- Your instructions
Retype the entries below without any change.

Stored entries
★ ★ ★

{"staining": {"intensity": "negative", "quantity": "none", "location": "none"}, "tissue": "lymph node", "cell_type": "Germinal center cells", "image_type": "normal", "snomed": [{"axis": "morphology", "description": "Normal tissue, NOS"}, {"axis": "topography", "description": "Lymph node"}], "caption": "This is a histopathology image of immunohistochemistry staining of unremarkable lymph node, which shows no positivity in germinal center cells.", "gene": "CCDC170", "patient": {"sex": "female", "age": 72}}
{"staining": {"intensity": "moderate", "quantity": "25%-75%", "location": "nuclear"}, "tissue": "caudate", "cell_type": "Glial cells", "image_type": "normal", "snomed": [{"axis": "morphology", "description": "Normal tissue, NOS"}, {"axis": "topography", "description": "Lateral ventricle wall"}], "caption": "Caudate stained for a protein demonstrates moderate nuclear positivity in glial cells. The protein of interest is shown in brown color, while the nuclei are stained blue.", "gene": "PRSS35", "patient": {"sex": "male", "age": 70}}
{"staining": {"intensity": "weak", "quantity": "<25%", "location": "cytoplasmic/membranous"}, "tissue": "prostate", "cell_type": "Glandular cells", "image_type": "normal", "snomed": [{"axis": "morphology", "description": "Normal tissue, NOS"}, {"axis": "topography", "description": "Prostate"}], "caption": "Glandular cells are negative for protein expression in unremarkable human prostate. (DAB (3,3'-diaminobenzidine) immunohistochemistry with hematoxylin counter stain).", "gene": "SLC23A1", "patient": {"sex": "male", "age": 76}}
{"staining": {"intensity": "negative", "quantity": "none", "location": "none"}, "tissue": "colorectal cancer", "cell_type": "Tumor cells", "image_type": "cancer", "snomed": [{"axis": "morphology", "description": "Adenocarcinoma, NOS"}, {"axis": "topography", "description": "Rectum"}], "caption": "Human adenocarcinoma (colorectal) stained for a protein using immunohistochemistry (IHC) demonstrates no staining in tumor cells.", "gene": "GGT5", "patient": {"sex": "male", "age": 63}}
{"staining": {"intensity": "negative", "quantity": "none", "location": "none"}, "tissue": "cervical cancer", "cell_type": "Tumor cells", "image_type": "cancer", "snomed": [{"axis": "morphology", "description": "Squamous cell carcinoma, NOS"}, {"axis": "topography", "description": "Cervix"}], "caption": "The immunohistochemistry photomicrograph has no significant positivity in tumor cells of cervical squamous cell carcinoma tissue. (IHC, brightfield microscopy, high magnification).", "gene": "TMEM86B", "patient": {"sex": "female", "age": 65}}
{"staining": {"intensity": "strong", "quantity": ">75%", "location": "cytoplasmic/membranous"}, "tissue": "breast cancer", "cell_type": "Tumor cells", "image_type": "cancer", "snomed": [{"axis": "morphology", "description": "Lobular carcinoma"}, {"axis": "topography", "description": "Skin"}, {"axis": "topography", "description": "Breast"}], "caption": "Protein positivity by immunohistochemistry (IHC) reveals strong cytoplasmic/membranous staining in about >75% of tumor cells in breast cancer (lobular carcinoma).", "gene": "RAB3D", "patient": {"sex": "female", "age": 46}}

★ ★ ★

- Result below
{"staining": {"intensity": "negative", "quantity": "none", "location": "none"}, "tissue": "lymph node", "cell_type": "Germinal center cells", "image_type": "normal", "snomed": [{"axis": "morphology", "description": "Normal tissue, NOS"}, {"axis": "topography", "description": "Lymph node"}], "caption": "This is a histopathology image of immunohistochemistry staining of unremarkable lymph node, which shows no positivity in germinal center cells.", "gene": "CCDC170", "patient": {"sex": "female", "age": 72}}
{"staining": {"intensity": "moderate", "quantity": "25%-75%", "location": "nuclear"}, "tissue": "caudate", "cell_type": "Glial cells", "image_type": "normal", "snomed": [{"axis": "morphology", "description": "Normal tissue, NOS"}, {"axis": "topography", "description": "Lateral ventricle wall"}], "caption": "Caudate stained for a protein demonstrates moderate nuclear positivity in glial cells. The protein of interest is shown in brown color, while the nuclei are stained blue.", "gene": "PRSS35", "patient": {"sex": "male", "age": 70}}
{"staining": {"intensity": "weak", "quantity": "<25%", "location": "cytoplasmic/membranous"}, "tissue": "prostate", "cell_type": "Glandular cells", "image_type": "normal", "snomed": [{"axis": "morphology", "description": "Normal tissue, NOS"}, {"axis": "topography", "description": "Prostate"}], "caption": "Glandular cells are negative for protein expression in unremarkable human prostate. (DAB (3,3'-diaminobenzidine) immunohistochemistry with hematoxylin counter stain).", "gene": "SLC23A1", "patient": {"sex": "male", "age": 76}}
{"staining": {"intensity": "negative", "quantity": "none", "location": "none"}, "tissue": "colorectal cancer", "cell_type": "Tumor cells", "image_type": "cancer", "snomed": [{"axis": "morphology", "description": "Adenocarcinoma, NOS"}, {"axis": "topography", "description": "Rectum"}], "caption": "Human adenocarcinoma (colorectal) stained for a protein using immunohistochemistry (IHC) demonstrates no staining in tumor cells.", "gene": "GGT5", "patient": {"sex": "male", "age": 63}}
{"staining": {"intensity": "negative", "quantity": "none", "location": "none"}, "tissue": "cervical cancer", "cell_type": "Tumor cells", "image_type": "cancer", "snomed": [{"axis": "morphology", "description": "Squamous cell carcinoma, NOS"}, {"axis": "topography", "description": "Cervix"}], "caption": "The immunohistochemistry photomicrograph has no significant positivity in tumor cells of cervical squamous cell carcinoma tissue. (IHC, brightfield microscopy, high magnification).", "gene": "TMEM86B", "patient": {"sex": "female", "age": 65}}
{"staining": {"intensity": "strong", "quantity": ">75%", "location": "cytoplasmic/membranous"}, "tissue": "breast cancer", "cell_type": "Tumor cells", "image_type": "cancer", "snomed": [{"axis": "morphology", "description": "Lobular carcinoma"}, {"axis": "topography", "description": "Skin"}, {"axis": "topography", "description": "Breast"}], "caption": "Protein positivity by immunohistochemistry (IHC) reveals strong cytoplasmic/membranous staining in about >75% of tumor cells in breast cancer (lobular carcinoma).", "gene": "RAB3D", "patient": {"sex": "female", "age": 46}}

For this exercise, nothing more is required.